This is the caterpillar of an Io moth, a species of silk moth that so intrigues entomologist Andrei Sourakov that he’s endured a number of the larva’s bee-like stings while studying various specimens. “I now wear gloves when I work with them,” says Sourakov, the collections coordinator at the McGuire Center for Lepidoptera and Biodiversity at the Florida Museum of Natural History, “but I used to care less.”
The pain source lies in each of the caterpillar’s little spines. “All of them are full of poison,” says Sourakov, which the larvae synthesize and use as a defense against predators.
During each larval stage (called instars), the caterpillar sheds its old skin and grows a new one over its body and each individual spine. “When [the caterpillars] freshly molt into the next instar, they look like young Christmas trees,” says Sourakov. In later instar stages, the larvae develop a yellow-green hue overlaid with a candy cane-like stripe—warning colors to further advertise their toxicity.
Adult Io moths, on the other hand, don’t seem to be toxic, according to Sourakov. But they do have some visual flare: Two eyespots on their lower wings presumably serve to frighten off predators.
The species fascinates Sourakov because it can be “remarkably variable in its color pattern,” and also because the larvae feed on a wide variety of plants, including toxic ones that other species can’t tolerate. Adult moths, meanwhile, don’t feed at all—they have no mouthparts. Mature moths instead rely on energy they built up as larvae, focusing their brief lives (about one to two weeks) primarily on mating and laying eggs.
The Io moth also symbolizes this year’s National Moth Week, which kicked off this past Saturday and continues until July 27th (the event has actually gone international). This is “the year of the silk moth,” says co-founder Dave Moskowitz, and on the day SciFri spoke with him, he singled out the Io as his favorite moth. (“[But] I suspect that if you ask me tomorrow, I might change it,” he added.) The species, which builds paper-thin silk cocoons, is “beautiful—just spectacular,” he says. (Listen to SciFri's broadcast about Moth Week here.)
Moskowitz and his co-founder, Liti Haramaty, launched National Moth Week three years ago to boost the public’s interest in these oft-overlooked flyers. “[Many people have] this idea that moths are small and drab and brown and eat clothing,” he says, “but nothing could be further from the truth.”
There are at least 140,000 described species of moths, according to
Sourakov, and globally, moths outnumber described butterfly species about 20 to one.
“Moth diversity is extraordinary,” says Moskowitz, who’s working on a Ph.D. in entomology. “They come in every conceivable shape, every conceivable color pattern, [and] they range in size from smaller than a pinhead to as big as your hand.”

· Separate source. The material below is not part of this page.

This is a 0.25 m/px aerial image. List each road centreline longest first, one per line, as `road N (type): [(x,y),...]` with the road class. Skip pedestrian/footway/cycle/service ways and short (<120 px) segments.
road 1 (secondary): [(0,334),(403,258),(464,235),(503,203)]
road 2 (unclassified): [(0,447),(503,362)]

While moth variation often goes underappreciated, so does their vital ecological role, says Sourakov. Moth caterpillars are a major avian food source, for instance. “For a lot of the songbirds, [caterpillars form] more than half the diet of what they’re feeding to their young during nesting season,” says avian expert and field guide author Kenn Kaufman, who leads a nighttime moth-seeking field trip at least once a year in Ohio, where he lives.
Despite their importance in the ecosystem, there’s a lot about moths that scientists have yet to uncover. For example, populations of Io moth—which in North America are found from South Florida to Canada and westward to the Rocky Mountains—are declining, but researchers aren’t certain of the causes, according to Sourakov (he suspects a combination of habitat loss and parasitoids, such as the ones introduced to control gypsy moths).
Moskowitz hopes that National Moth Week will encourage citizen scientists to submit photographs and other information to databases that researchers can tap into to better understand moths. And because most species are nocturnal, just stopping to look at what’s fluttering around a porch light can be fruitful, adds Kaufman. “You’re likely to discover that there are some amazing things to see there.”
*This article was updated on July 22, 2014 to reflect the following corrections: Andrei Sourakov is the collections coordinator at the McGuire Center for Lepidoptera and Biodiversity at the Florida Museum of Natural History, not the collections curator. Also, gypsy moths are not parisitoids, as earlier stated—rather, parisitoids have been introduced to control gypsy moths.